• [TASK STATEMENT]:
Work through the data below line by line and say how many lines hold "Right"; give only the number.

• [PROVIDED DATA]:
***

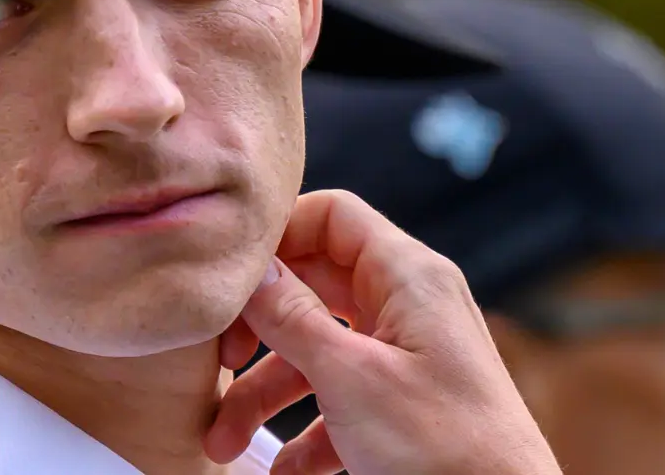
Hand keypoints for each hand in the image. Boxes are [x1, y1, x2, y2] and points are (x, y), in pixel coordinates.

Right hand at [205, 190, 560, 474]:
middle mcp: (409, 306)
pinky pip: (342, 401)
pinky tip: (283, 470)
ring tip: (224, 442)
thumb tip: (251, 271)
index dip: (277, 236)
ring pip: (319, 353)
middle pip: (313, 290)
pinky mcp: (408, 405)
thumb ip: (292, 318)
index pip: (332, 215)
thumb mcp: (351, 378)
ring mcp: (409, 356)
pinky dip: (307, 431)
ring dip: (267, 395)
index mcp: (408, 277)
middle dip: (258, 331)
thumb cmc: (446, 449)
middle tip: (218, 362)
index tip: (231, 278)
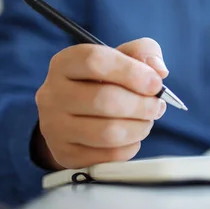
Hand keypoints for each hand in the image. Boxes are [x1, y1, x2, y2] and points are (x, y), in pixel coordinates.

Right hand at [31, 38, 168, 169]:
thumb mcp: (121, 57)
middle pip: (104, 100)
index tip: (155, 83)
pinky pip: (108, 156)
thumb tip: (158, 70)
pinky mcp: (65, 154)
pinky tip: (132, 137)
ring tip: (147, 121)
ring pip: (108, 132)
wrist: (75, 115)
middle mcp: (52, 94)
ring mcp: (55, 127)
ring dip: (139, 127)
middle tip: (157, 106)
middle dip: (142, 105)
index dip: (132, 72)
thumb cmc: (104, 81)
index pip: (95, 61)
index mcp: (65, 63)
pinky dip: (130, 147)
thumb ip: (143, 52)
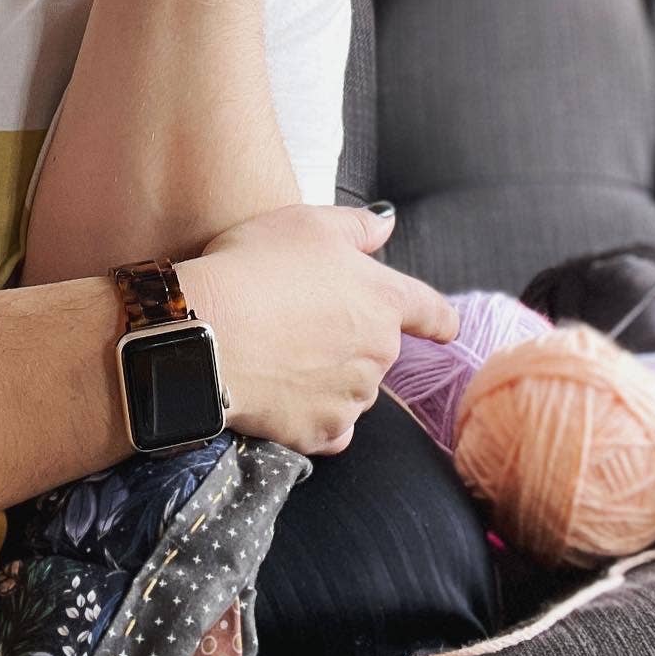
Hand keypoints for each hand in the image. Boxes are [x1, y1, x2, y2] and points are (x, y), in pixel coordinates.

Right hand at [178, 203, 458, 456]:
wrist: (208, 334)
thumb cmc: (256, 267)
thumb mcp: (306, 223)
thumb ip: (356, 227)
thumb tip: (387, 225)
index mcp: (383, 298)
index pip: (430, 311)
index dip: (438, 319)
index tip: (446, 329)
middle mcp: (379, 352)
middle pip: (379, 348)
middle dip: (351, 337)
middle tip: (300, 319)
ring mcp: (352, 397)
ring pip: (354, 388)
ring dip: (331, 375)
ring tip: (281, 353)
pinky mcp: (320, 432)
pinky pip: (329, 427)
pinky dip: (313, 414)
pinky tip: (283, 394)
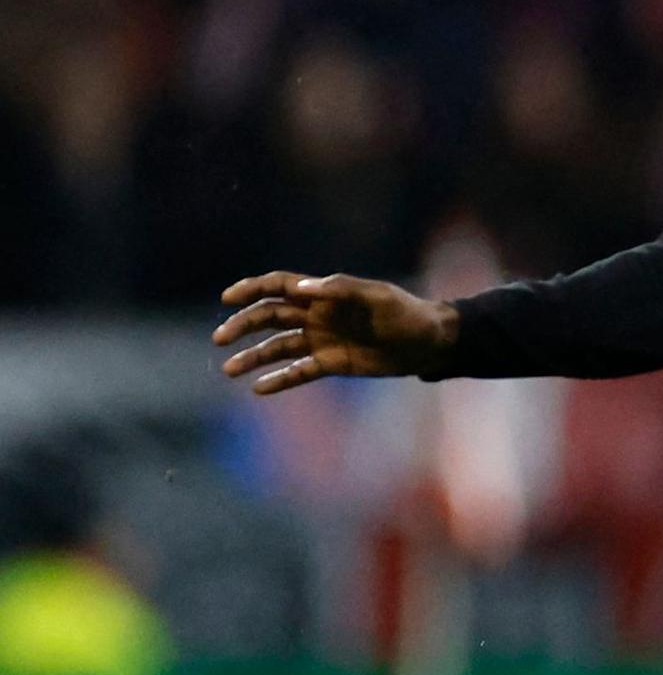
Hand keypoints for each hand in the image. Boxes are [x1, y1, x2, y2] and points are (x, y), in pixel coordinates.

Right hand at [212, 271, 459, 394]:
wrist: (431, 343)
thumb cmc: (407, 313)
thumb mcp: (378, 297)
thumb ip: (340, 290)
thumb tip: (300, 288)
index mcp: (324, 294)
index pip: (279, 286)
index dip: (251, 289)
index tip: (228, 298)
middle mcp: (317, 315)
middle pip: (269, 317)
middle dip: (242, 326)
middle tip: (220, 339)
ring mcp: (323, 340)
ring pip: (278, 347)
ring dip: (253, 357)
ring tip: (229, 370)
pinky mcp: (333, 363)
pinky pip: (299, 372)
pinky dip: (279, 379)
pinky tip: (259, 388)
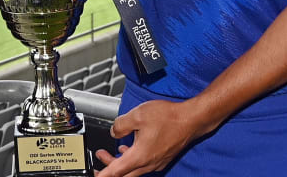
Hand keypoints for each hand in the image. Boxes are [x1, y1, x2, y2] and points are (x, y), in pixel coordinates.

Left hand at [94, 99, 211, 176]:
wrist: (191, 119)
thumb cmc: (169, 117)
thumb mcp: (137, 115)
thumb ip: (121, 125)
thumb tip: (114, 132)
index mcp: (140, 156)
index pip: (116, 171)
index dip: (103, 174)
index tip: (95, 174)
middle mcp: (149, 163)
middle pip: (124, 173)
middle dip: (109, 168)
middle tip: (99, 159)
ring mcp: (156, 162)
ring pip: (134, 169)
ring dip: (120, 163)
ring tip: (110, 153)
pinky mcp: (162, 158)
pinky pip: (143, 164)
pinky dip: (132, 159)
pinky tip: (129, 149)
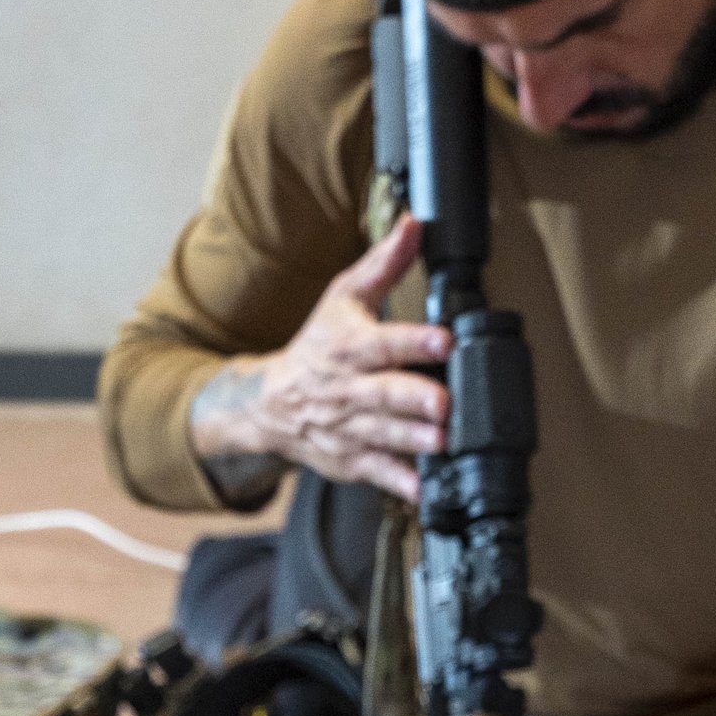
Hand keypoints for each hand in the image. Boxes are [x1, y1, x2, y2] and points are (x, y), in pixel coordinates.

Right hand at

***

• [SOLUTION TO THIS EXERCISE]:
5